An example has been given in the preceding paragraph of the use of counters with modulation facilities in a simple DDA configuration. This possibility of cross-connecting the registers to generate, in a pseudoanalog fashion, functions which are difficult to realize with parallel digital arithmetic is an important feature of the computer. In general, however, the loops used will be far simpler than those of conventional DDAs, the majority of counters generating ramps rather than complicated functions, and the basic computational operations realized in this way, such as addition, subtraction, multiplication and division, are combined in programmed sequences to yield more complex overall behavior.

The essence of programming, in all computers, is the control of the interconnections between processor elements by logic levels on CONTROL lines. The configuration required for this control is an AND/OR combination, fundamental in Boolean algebra, and readily fabricated with NAND gates. An example of a four-way AND/OR gate is shown in FIG. 3 at the input to the counter. It implements the functions: A=A[1] ^. A[1']+A[2] ^. A[2']+A[3] ^. A[3']+A[4] ^. A[4'], and may be regarded as a digital selector switch in which the INPUT line A [j] is switched through to the output if the CONTROL line A [j'] is ON alone. This gate is called an input/control unit in the computer.

Input/control units placed at the inputs of counters enable them to be interconnected in several alternative patterns, any one of which may be selected by activating the appropriate CONTROL lines. In order to cause the computer to go through a programmed sequence of operations, it is necessary to activate the CONTROL lines corresponding to various interconnection patterns in the required sequence at the correct times, and a unit called a sequencer is used to perform this function.

A sequencer may be regarded as the digital equivalent of a rotary switch which activates one, and only one, of a number of output lines in turn. It is realized in practice, as illustrated in FIG. 7, by a small counter, to each of whose states there corresponds an OUTPUT line which is ON when the counter is in that state. The state of the counter may be changed at a clock pulse by ADVANCE and RESET lines which cause it to increment by unity, or reset to zero count, respectively; there is also inhibitory logic to the outputs whose function will be described below.

FIG. 8 shows a diagrammatic representation of a sequencer counter.

Input/control units are normally located in the inputs of the sequencer so that advancing and resetting may also be controlled by processor outputs.

The outputs of sequencer units are used to activate CONTROL lines, and different states of the sequencer correspond to different interconnection patterns amongst the computer counters. In any particular computation, signals will be required to advance the sequencer as each step in the computational sequence is completed. These are obtained by means of units called differentiators which detect the states of the counters, in particular the zero and midrange states.

The function of a digital differentiator in the computer is to indicate that a counter has entered the state 00000...00000, in which its count is zero, or, alternatively, that it has entered the state, 10000...00000, in which its count is 2 ^{N -1} (that is, midrange for a counter with N flip-flops). These states may be recognized by detecting a change in the most significant bit of the counter, and logic for this is illustrated at the last stage of the counter in FIG. 2. A delay flip-flop stores the previous state of the most significant bit, and gates are used to detect any difference in the present state. The symbol for a differentiator may be incorporated in that for a counter, and, in the lower part of FIG. 3, the differentiator output lines A _o (ON when counter A has just entered the 00000...00000 state) and A ₁ (ON when A has just entered the 10000...00000 state) are shown as outputs from the counter.

Extracted records:
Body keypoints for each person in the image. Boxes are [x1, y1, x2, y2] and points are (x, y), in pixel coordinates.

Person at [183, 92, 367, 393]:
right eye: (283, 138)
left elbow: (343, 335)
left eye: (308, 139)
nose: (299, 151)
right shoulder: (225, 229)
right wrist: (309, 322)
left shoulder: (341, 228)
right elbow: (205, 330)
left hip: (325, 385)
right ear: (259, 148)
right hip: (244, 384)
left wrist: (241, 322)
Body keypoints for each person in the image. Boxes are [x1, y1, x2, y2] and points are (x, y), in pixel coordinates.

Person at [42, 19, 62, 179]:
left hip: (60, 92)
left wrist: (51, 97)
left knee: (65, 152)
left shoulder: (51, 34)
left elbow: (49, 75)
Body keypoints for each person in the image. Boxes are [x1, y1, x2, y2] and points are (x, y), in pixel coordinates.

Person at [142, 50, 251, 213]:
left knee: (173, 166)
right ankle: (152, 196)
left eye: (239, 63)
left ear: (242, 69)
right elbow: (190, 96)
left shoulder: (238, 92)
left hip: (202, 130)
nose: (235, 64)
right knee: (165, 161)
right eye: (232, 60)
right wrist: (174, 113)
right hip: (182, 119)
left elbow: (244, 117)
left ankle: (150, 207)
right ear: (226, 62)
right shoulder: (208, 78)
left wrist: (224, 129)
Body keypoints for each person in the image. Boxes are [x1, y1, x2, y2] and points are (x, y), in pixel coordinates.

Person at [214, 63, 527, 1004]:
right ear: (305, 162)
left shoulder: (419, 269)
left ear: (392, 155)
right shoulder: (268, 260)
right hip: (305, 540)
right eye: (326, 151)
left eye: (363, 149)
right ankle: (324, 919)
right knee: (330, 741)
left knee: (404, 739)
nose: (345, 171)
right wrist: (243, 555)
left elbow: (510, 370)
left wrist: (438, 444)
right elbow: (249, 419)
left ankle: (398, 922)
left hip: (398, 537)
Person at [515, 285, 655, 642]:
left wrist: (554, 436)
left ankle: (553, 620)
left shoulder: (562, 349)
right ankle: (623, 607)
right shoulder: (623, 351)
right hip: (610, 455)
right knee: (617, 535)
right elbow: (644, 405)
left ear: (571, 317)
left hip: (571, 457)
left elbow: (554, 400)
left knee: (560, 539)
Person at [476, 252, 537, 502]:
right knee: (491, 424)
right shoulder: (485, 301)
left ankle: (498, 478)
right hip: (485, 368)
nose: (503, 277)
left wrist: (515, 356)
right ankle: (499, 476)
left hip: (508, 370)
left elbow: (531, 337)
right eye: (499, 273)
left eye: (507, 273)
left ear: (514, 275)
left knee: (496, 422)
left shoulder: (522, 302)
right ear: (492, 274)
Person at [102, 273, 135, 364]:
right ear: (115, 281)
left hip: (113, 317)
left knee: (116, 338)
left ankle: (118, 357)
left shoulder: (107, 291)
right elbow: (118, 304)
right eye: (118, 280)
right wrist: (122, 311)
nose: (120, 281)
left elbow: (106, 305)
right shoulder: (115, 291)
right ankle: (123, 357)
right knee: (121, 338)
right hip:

Activity:
In the excerpt on counters and sequencers, what is the name of the four-way AND/OR gate placed at a counter's input?

Finished exercise:
An input/control unit.